INSTRUCTIONS - PROFESSORS: Please print and review this form. Complete or correct the sections, as applicable, from "Supervisor's Name" to "Ethics, safety, and training". Please sign and date near the bottom ("Supervisor's signature").
INSTRUCTIONS - STUDENTS: You may receive this form by email, or you may simply print this webpage. Either way, print and review this form. Complete or correct the sections, from "Student's Name" to "Student's Level", and sign ("Student signature"). Ask your supervisor to sign her/his section near the bottom. Take it to the department* corresponding to the course number in Section A; this may or may not be your own department. (* EXCEPTIONS: For NSCI 396 and COGS 396, please bring it to the Interdisciplinary Programs Adviser in Dawson Hall.) Do not register for a '396' course on Minerva until you receive departmental permission. Have a discussion with your supervisor about time/work expectations, keeping in mind that this is a 3-credit course (roughly, 10 hours per week for 12 weeks). Remember that a '396' course is an elective.
INSTRUCTIONS - DEPARTMENTS: After the unit chair/director/designate approves (or not) this project, please notify student. If approved, please give student permission to register on Minerva, and send a copy of this form (with signatures) to the Office for Undergraduate Research in Science (either fax, or internal mail to Dawson Hall 408-A, or PDF scan + email).
QUESTIONS OR FEEDBACK? Contact the Office for Undergraduate Research in Science.
Supervisor's Name: Dr. Michael Reed
Supervisor's Email: michael [dot] reed [at] mcgill [dot] ca
Supervisor's Website: http://www.mcgill.ca/tb/investigators/michael-b-reed
Supervisor's department: Microbiology and Immunology
Course number: MIMM 396 (Microbiology)
Term: Fall 2013-2014
Project start date: Tuesday, September 3, 2013
Project end date: Tuesday, December 3, 2013
Project title: Strain-specific expression of the Mycobacterium tuberculosis DosR environmental sensor
Project description (50-100 words suggested): The WHO estimates that there are more than 2 billion individuals worldwide that are infected with the tuberculosis (TB) bacillus, Mycobacterium tuberculosis.
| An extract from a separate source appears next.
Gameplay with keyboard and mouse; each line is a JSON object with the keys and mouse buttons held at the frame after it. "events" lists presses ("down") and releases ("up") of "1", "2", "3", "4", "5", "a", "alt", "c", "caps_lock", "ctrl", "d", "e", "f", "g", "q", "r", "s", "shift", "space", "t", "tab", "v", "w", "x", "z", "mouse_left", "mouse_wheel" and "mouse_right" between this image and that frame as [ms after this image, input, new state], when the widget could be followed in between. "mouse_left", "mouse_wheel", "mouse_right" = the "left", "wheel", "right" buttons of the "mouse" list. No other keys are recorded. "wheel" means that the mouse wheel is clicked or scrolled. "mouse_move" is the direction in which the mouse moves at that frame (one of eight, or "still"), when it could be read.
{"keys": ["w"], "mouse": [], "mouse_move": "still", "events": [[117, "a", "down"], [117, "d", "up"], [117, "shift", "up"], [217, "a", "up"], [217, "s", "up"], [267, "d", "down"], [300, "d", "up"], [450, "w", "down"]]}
From this enormous reservoir, approximately 2 million deaths occur each year despite the availability of effective chemotherapy and a partially effective vaccine (BCG) for well over half a century. Clearly, this situation reflects very poorly on our present level of understanding of the fundamental processes employed by this bacterium to transmit, infect and to cause disease. To add to the complexity of this problem, researchers have recently determined that there are actually six distinct lineages of M. tuberculosis, each of which may possess unique attributes potentially related to the transmission and development of disease.
As part of an ongoing program of research in our laboratory aimed at studying the impact of genetic and antigenic variability on the pathogenesis of clinical M. tuberculosis isolates, we require a student to carry out a research project that aims to identify novel regulatory alterations that account for the observation that strains belonging to the East Asian (or W/Beijing) lineage of M. tuberculosis constitutively over-express the coordinately regulated transcriptional program known as the “Dormancy-Regulon” (DosR). This phenotype sets these strains apart from all the other TB lineages that only express the regulon when grown under conditions of oxygen-limitation or upon exposure to nitric oxide. Importantly, each of these signals is encountered by the bacterium during infection of host tissues.
To begin to examine the basis for this apparent dichotomy in the control of the DosR-regulon, we have generated a range of M. tuberculosis mutants that are either altered or disrupted in their DosR function (the "master switch" responsible for dormancy regulon expression) as well as the two histidine sensor-kinases (DosS, DosT) that signal to DosR in response to a change in oxygen tension or the redox environment of the cell. The student assigned to this project will begin to analyze these recombinant strains using a range of molecular approaches at our disposal that may include transcriptional (gene expression) assays as well as protein immunoprecipitation or “pull-down” assays in an attempt to identify novel mutations or signaling pathways that are unique to strains of the globally important East-Asian M. tuberculosis lineage.
Prerequisite: 1 term completed at McGill + CGPA of 3.0 or higher; or permission of instructor./p>
Grading scheme (The final report must be worth at least 50% of final grade): Final grade shall be based on laboratory performance as evaluated by the research supervisor (50%) and the final written research report (minimum 10 pages) graded by the supervisor and the course coordinator or the coordinator's delegate (50%).
Project status: This project is taken. The professor has no more '396' projects this term.
How students can apply: After all parts of this application form are completed, and the hard copy is signed by the professor and the student, bring this application form and your unofficial transcript to Prof. Gregory Marczynski during office hours, who will review/approve as the course coordinator for MIMM 396 (Microbiology) or MIMM 397 (Immunology).
Ethics, safety, and training: Supervisors are responsible for the ethics and safety compliance of undergraduate students. This project involves: Biohazardous substances; Handling chemicals.